Context. The availability of asteroseismic constraints for a large sample of red giant stars from the CoRoT and Kepler missions paves the way for various statistical studies of the seismic properties of stellar populations. Aims. We use the first detailed spectroscopic study of 19 CoRoT red-giant stars (Morel et al 2014) to compare theoretical stellar evolution models to observations of the open cluster NGC 6633 and field stars. Methods. In order to explore the effects of rotation-induced mixing and thermohaline instability, we compare surface abundances of carbon isotopic ratio and lithium with stellar evolution predictions. These chemicals are sensitive to extra-mixing on the red-giant branch. Results. We estimate mass, radius, and distance for each star using the seismic constraints. We note that the Hipparcos and seismic distances are different. However, the uncertainties are such that this may not be significant.

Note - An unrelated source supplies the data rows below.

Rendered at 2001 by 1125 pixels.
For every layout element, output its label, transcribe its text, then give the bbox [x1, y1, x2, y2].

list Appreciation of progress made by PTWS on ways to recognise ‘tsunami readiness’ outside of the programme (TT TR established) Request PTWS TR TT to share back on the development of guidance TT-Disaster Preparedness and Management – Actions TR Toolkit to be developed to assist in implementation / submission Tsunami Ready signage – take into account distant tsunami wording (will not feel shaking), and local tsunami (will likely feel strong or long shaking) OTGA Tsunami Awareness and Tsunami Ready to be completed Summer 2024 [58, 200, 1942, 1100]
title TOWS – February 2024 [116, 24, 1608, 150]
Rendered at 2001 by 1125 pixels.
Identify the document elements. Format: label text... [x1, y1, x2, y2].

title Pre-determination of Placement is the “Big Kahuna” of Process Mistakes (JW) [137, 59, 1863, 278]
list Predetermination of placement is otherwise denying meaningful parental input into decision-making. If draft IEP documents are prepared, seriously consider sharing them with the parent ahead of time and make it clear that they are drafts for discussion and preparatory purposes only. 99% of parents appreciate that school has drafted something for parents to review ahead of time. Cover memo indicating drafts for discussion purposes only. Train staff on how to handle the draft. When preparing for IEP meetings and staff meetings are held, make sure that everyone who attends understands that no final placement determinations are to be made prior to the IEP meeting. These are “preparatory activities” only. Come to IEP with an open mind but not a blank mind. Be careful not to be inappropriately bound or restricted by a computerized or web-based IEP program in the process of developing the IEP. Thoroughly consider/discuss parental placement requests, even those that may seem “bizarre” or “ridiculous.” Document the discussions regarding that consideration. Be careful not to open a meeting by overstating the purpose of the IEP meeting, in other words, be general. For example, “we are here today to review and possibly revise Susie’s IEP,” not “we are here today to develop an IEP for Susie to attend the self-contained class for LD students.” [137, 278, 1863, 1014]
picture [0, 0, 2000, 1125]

Although the seismic distances for the cluster members are self consistent they are somewhat larger than the Hipparcos distance. This is an issue that should be considered elsewhere. Models including thermohaline instability and rotation-induced mixing, together with the seismically determined masses can explain the chemical properties of red-giants targets. However, with this sample of stars we cannot perform stringent tests of the current stellar models. Tighter constraints on the physics of the models would require the measurement of the core and surface rotation rates, and of the period spacing of gravity-dominated mixed modes. A larger number of stars with longer times series, as provided by Kepler or expected with Plato, would help for ensemble asteroseismology.